→ Job: Reproduce the text of the entries below verbatim, leaving out the pictures.

---

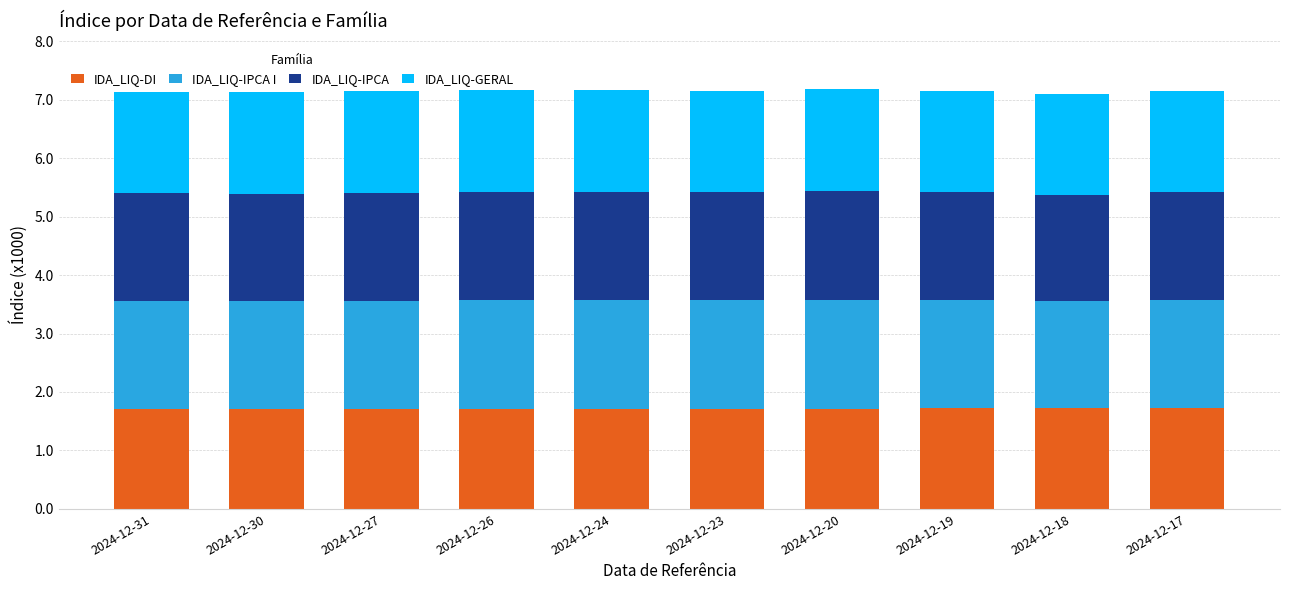

The IDA_LIQ-DI series shows 1.0 at 2024-12-19. True or false?

False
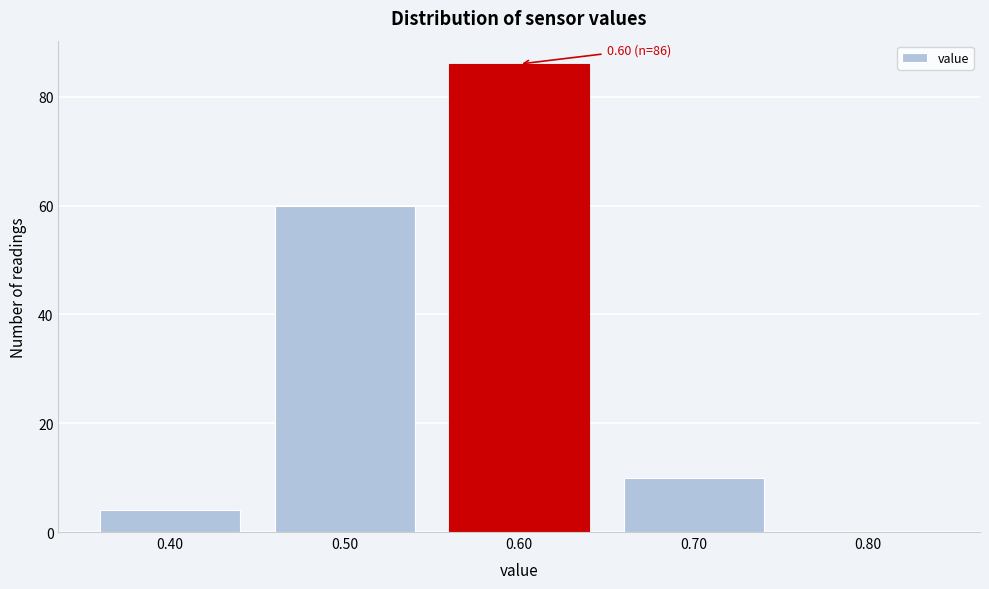

Which range on the x-axis has the tallest bar?

0.55 to 0.65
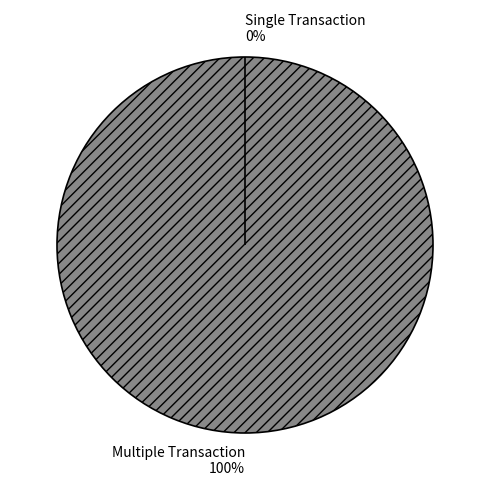

How many slices are in this pie chart?

2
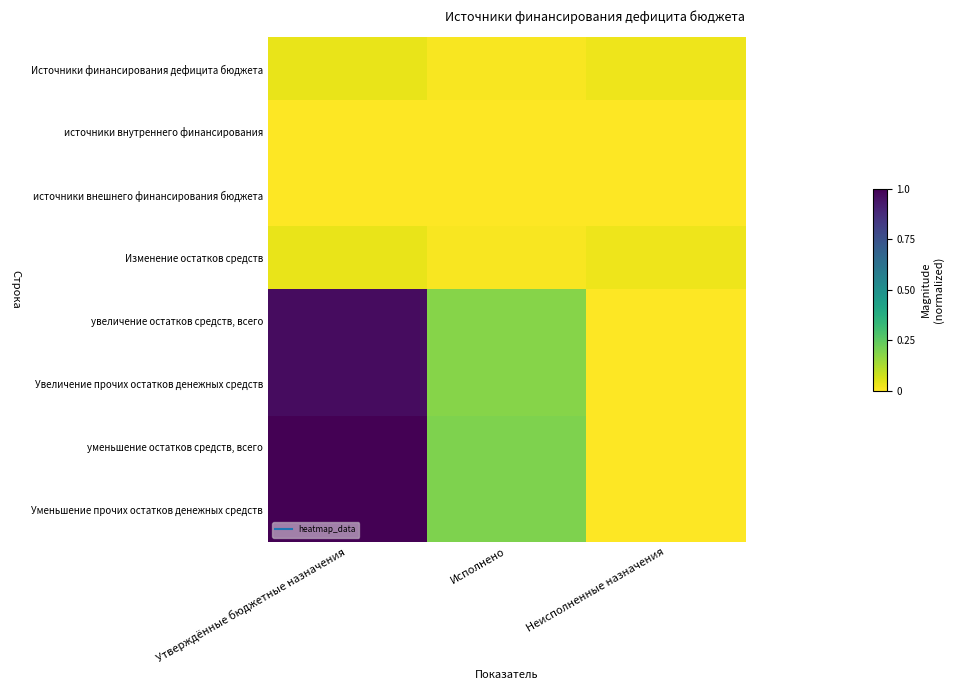

How many categories are shown in the chart?

3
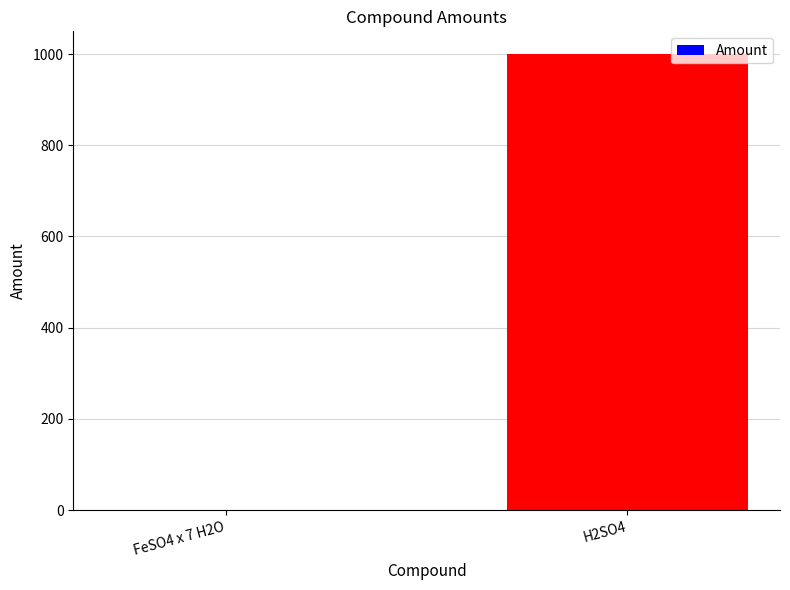

What is the sum of all values?

1001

---

→ The completed task:
The IDA_LIQ-DI series shows 1.0 at 2024-12-19. True or false?

False

Which range on the x-axis has the tallest bar?

0.55 to 0.65

How many slices are in this pie chart?

2

How many categories are shown in the chart?

3

What is the sum of all values?

1001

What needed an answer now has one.